*** Opening of Given records ***

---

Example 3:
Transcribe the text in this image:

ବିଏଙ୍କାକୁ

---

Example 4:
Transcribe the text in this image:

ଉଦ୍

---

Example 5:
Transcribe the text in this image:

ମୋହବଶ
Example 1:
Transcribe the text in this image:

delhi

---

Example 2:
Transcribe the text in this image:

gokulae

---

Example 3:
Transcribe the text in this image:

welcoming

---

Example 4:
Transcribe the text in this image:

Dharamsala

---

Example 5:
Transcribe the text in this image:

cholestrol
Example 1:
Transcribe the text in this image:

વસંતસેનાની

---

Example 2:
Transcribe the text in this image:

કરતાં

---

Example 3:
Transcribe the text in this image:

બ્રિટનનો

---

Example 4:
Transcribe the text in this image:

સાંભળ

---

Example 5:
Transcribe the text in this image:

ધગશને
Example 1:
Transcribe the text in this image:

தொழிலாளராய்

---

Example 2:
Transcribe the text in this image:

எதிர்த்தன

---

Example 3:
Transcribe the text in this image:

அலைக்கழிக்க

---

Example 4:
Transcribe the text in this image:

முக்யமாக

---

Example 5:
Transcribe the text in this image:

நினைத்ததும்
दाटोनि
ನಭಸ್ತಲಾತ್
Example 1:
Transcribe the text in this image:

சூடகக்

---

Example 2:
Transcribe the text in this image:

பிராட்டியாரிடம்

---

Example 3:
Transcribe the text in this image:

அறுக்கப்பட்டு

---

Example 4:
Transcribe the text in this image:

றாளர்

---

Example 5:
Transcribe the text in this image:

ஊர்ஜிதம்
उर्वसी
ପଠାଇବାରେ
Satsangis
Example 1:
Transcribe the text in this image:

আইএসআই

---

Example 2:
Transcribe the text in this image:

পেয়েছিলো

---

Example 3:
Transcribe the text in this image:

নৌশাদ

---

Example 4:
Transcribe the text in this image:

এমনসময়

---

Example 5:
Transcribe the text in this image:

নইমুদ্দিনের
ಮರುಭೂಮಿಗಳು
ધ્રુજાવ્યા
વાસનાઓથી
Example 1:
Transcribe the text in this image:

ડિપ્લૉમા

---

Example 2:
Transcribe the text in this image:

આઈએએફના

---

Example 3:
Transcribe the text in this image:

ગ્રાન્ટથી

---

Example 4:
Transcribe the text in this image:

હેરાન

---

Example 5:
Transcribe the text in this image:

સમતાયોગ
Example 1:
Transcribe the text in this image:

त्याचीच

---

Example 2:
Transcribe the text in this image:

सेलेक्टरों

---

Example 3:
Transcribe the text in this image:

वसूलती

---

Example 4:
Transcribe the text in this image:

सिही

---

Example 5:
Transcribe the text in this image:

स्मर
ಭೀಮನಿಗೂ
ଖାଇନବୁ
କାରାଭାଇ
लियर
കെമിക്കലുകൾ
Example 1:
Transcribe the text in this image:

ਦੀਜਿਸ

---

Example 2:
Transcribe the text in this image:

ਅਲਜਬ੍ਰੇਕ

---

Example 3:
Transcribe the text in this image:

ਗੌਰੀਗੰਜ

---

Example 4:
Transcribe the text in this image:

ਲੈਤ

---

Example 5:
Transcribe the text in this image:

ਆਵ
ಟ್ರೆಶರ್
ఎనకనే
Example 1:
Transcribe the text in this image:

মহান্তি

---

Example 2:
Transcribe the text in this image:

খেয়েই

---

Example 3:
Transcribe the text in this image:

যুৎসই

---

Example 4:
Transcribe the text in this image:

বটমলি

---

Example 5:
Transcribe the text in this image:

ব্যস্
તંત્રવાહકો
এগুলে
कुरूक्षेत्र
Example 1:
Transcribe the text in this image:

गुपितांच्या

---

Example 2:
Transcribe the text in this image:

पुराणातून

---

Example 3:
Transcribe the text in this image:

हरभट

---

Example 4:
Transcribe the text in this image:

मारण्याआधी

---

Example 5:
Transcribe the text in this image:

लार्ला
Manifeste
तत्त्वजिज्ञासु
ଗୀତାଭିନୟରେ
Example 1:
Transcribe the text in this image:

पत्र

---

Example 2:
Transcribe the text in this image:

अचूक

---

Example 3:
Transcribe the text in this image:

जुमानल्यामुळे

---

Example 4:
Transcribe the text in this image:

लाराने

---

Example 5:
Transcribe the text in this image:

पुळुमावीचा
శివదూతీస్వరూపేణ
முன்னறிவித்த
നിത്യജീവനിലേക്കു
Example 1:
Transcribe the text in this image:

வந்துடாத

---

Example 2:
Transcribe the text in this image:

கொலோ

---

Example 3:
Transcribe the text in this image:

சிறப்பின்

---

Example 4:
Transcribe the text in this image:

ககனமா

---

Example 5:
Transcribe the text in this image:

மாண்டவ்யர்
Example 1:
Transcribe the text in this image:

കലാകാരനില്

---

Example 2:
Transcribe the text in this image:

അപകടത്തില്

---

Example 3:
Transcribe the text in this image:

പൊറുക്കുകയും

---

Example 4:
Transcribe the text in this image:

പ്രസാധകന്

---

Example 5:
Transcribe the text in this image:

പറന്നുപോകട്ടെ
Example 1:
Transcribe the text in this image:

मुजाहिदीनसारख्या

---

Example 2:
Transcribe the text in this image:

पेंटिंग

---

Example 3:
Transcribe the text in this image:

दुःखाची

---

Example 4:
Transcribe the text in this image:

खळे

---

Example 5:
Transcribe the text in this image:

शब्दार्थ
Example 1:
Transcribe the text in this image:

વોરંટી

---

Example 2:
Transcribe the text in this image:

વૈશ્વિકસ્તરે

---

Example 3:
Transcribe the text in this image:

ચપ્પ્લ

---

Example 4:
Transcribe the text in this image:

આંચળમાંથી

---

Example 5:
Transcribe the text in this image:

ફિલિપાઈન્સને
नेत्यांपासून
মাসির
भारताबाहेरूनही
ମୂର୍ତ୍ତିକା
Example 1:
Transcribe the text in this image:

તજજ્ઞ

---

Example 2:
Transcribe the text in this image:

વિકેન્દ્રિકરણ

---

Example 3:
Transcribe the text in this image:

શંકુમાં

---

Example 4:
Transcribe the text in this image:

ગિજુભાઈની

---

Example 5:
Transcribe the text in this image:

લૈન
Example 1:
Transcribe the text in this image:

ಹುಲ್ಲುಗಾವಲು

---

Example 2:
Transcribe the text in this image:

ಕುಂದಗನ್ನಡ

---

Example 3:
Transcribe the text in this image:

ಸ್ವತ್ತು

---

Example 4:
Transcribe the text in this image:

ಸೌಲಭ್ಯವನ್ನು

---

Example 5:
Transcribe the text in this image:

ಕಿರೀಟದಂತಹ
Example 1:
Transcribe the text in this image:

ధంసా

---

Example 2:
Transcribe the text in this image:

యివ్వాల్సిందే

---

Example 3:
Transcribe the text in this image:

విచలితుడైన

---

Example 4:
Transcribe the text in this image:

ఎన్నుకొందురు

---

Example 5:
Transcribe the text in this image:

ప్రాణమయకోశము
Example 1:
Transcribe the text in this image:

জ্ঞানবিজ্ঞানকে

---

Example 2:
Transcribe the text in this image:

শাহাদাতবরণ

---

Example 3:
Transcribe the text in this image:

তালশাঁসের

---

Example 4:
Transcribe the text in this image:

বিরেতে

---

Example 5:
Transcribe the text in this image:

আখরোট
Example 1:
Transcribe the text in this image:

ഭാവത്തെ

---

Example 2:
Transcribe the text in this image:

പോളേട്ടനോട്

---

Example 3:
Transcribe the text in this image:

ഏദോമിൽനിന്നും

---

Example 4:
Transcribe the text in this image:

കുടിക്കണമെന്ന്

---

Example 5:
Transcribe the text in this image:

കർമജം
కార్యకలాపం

*** Close of Given records ***

Activity ▸ Reproduce the data exactly, altering nothing.

Result of the exercise ▸
---

Example 3:
Transcribe the text in this image:

ବିଏଙ୍କାକୁ

---

Example 4:
Transcribe the text in this image:

ଉଦ୍

---

Example 5:
Transcribe the text in this image:

ମୋହବଶ
Example 1:
Transcribe the text in this image:

delhi

---

Example 2:
Transcribe the text in this image:

gokulae

---

Example 3:
Transcribe the text in this image:

welcoming

---

Example 4:
Transcribe the text in this image:

Dharamsala

---

Example 5:
Transcribe the text in this image:

cholestrol
Example 1:
Transcribe the text in this image:

વસંતસેનાની

---

Example 2:
Transcribe the text in this image:

કરતાં

---

Example 3:
Transcribe the text in this image:

બ્રિટનનો

---

Example 4:
Transcribe the text in this image:

સાંભળ

---

Example 5:
Transcribe the text in this image:

ધગશને
Example 1:
Transcribe the text in this image:

தொழிலாளராய்

---

Example 2:
Transcribe the text in this image:

எதிர்த்தன

---

Example 3:
Transcribe the text in this image:

அலைக்கழிக்க

---

Example 4:
Transcribe the text in this image:

முக்யமாக

---

Example 5:
Transcribe the text in this image:

நினைத்ததும்
दाटोनि
ನಭಸ್ತಲಾತ್
Example 1:
Transcribe the text in this image:

சூடகக்

---

Example 2:
Transcribe the text in this image:

பிராட்டியாரிடம்

---

Example 3:
Transcribe the text in this image:

அறுக்கப்பட்டு

---

Example 4:
Transcribe the text in this image:

றாளர்

---

Example 5:
Transcribe the text in this image:

ஊர்ஜிதம்
उर्वसी
ପଠାଇବାରେ
Satsangis
Example 1:
Transcribe the text in this image:

আইএসআই

---

Example 2:
Transcribe the text in this image:

পেয়েছিলো

---

Example 3:
Transcribe the text in this image:

নৌশাদ

---

Example 4:
Transcribe the text in this image:

এমনসময়

---

Example 5:
Transcribe the text in this image:

নইমুদ্দিনের
ಮರುಭೂಮಿಗಳು
ધ્રુજાવ્યા
વાસનાઓથી
Example 1:
Transcribe the text in this image:

ડિપ્લૉમા

---

Example 2:
Transcribe the text in this image:

આઈએએફના

---

Example 3:
Transcribe the text in this image:

ગ્રાન્ટથી

---

Example 4:
Transcribe the text in this image:

હેરાન

---

Example 5:
Transcribe the text in this image:

સમતાયોગ
Example 1:
Transcribe the text in this image:

त्याचीच

---

Example 2:
Transcribe the text in this image:

सेलेक्टरों

---

Example 3:
Transcribe the text in this image:

वसूलती

---

Example 4:
Transcribe the text in this image:

सिही

---

Example 5:
Transcribe the text in this image:

स्मर
ಭೀಮನಿಗೂ
ଖାଇନବୁ
କାରାଭାଇ
लियर
കെമിക്കലുകൾ
Example 1:
Transcribe the text in this image:

ਦੀਜਿਸ

---

Example 2:
Transcribe the text in this image:

ਅਲਜਬ੍ਰੇਕ

---

Example 3:
Transcribe the text in this image:

ਗੌਰੀਗੰਜ

---

Example 4:
Transcribe the text in this image:

ਲੈਤ

---

Example 5:
Transcribe the text in this image:

ਆਵ
ಟ್ರೆಶರ್
ఎనకనే
Example 1:
Transcribe the text in this image:

মহান্তি

---

Example 2:
Transcribe the text in this image:

খেয়েই

---

Example 3:
Transcribe the text in this image:

যুৎসই

---

Example 4:
Transcribe the text in this image:

বটমলি

---

Example 5:
Transcribe the text in this image:

ব্যস্
તંત્રવાહકો
এগুলে
कुरूक्षेत्र
Example 1:
Transcribe the text in this image:

गुपितांच्या

---

Example 2:
Transcribe the text in this image:

पुराणातून

---

Example 3:
Transcribe the text in this image:

हरभट

---

Example 4:
Transcribe the text in this image:

मारण्याआधी

---

Example 5:
Transcribe the text in this image:

लार्ला
Manifeste
तत्त्वजिज्ञासु
ଗୀତାଭିନୟରେ
Example 1:
Transcribe the text in this image:

पत्र

---

Example 2:
Transcribe the text in this image:

अचूक

---

Example 3:
Transcribe the text in this image:

जुमानल्यामुळे

---

Example 4:
Transcribe the text in this image:

लाराने

---

Example 5:
Transcribe the text in this image:

पुळुमावीचा
శివదూతీస్వరూపేణ
முன்னறிவித்த
നിത്യജീവനിലേക്കു
Example 1:
Transcribe the text in this image:

வந்துடாத

---

Example 2:
Transcribe the text in this image:

கொலோ

---

Example 3:
Transcribe the text in this image:

சிறப்பின்

---

Example 4:
Transcribe the text in this image:

ககனமா

---

Example 5:
Transcribe the text in this image:

மாண்டவ்யர்
Example 1:
Transcribe the text in this image:

കലാകാരനില്

---

Example 2:
Transcribe the text in this image:

അപകടത്തില്

---

Example 3:
Transcribe the text in this image:

പൊറുക്കുകയും

---

Example 4:
Transcribe the text in this image:

പ്രസാധകന്

---

Example 5:
Transcribe the text in this image:

പറന്നുപോകട്ടെ
Example 1:
Transcribe the text in this image:

मुजाहिदीनसारख्या

---

Example 2:
Transcribe the text in this image:

पेंटिंग

---

Example 3:
Transcribe the text in this image:

दुःखाची

---

Example 4:
Transcribe the text in this image:

खळे

---

Example 5:
Transcribe the text in this image:

शब्दार्थ
Example 1:
Transcribe the text in this image:

વોરંટી

---

Example 2:
Transcribe the text in this image:

વૈશ્વિકસ્તરે

---

Example 3:
Transcribe the text in this image:

ચપ્પ્લ

---

Example 4:
Transcribe the text in this image:

આંચળમાંથી

---

Example 5:
Transcribe the text in this image:

ફિલિપાઈન્સને
नेत्यांपासून
মাসির
भारताबाहेरूनही
ମୂର୍ତ୍ତିକା
Example 1:
Transcribe the text in this image:

તજજ્ઞ

---

Example 2:
Transcribe the text in this image:

વિકેન્દ્રિકરણ

---

Example 3:
Transcribe the text in this image:

શંકુમાં

---

Example 4:
Transcribe the text in this image:

ગિજુભાઈની

---

Example 5:
Transcribe the text in this image:

લૈન
Example 1:
Transcribe the text in this image:

ಹುಲ್ಲುಗಾವಲು

---

Example 2:
Transcribe the text in this image:

ಕುಂದಗನ್ನಡ

---

Example 3:
Transcribe the text in this image:

ಸ್ವತ್ತು

---

Example 4:
Transcribe the text in this image:

ಸೌಲಭ್ಯವನ್ನು

---

Example 5:
Transcribe the text in this image:

ಕಿರೀಟದಂತಹ
Example 1:
Transcribe the text in this image:

ధంసా

---

Example 2:
Transcribe the text in this image:

యివ్వాల్సిందే

---

Example 3:
Transcribe the text in this image:

విచలితుడైన

---

Example 4:
Transcribe the text in this image:

ఎన్నుకొందురు

---

Example 5:
Transcribe the text in this image:

ప్రాణమయకోశము
Example 1:
Transcribe the text in this image:

জ্ঞানবিজ্ঞানকে

---

Example 2:
Transcribe the text in this image:

শাহাদাতবরণ

---

Example 3:
Transcribe the text in this image:

তালশাঁসের

---

Example 4:
Transcribe the text in this image:

বিরেতে

---

Example 5:
Transcribe the text in this image:

আখরোট
Example 1:
Transcribe the text in this image:

ഭാവത്തെ

---

Example 2:
Transcribe the text in this image:

പോളേട്ടനോട്

---

Example 3:
Transcribe the text in this image:

ഏദോമിൽനിന്നും

---

Example 4:
Transcribe the text in this image:

കുടിക്കണമെന്ന്

---

Example 5:
Transcribe the text in this image:

കർമജം
కార్యకలాపం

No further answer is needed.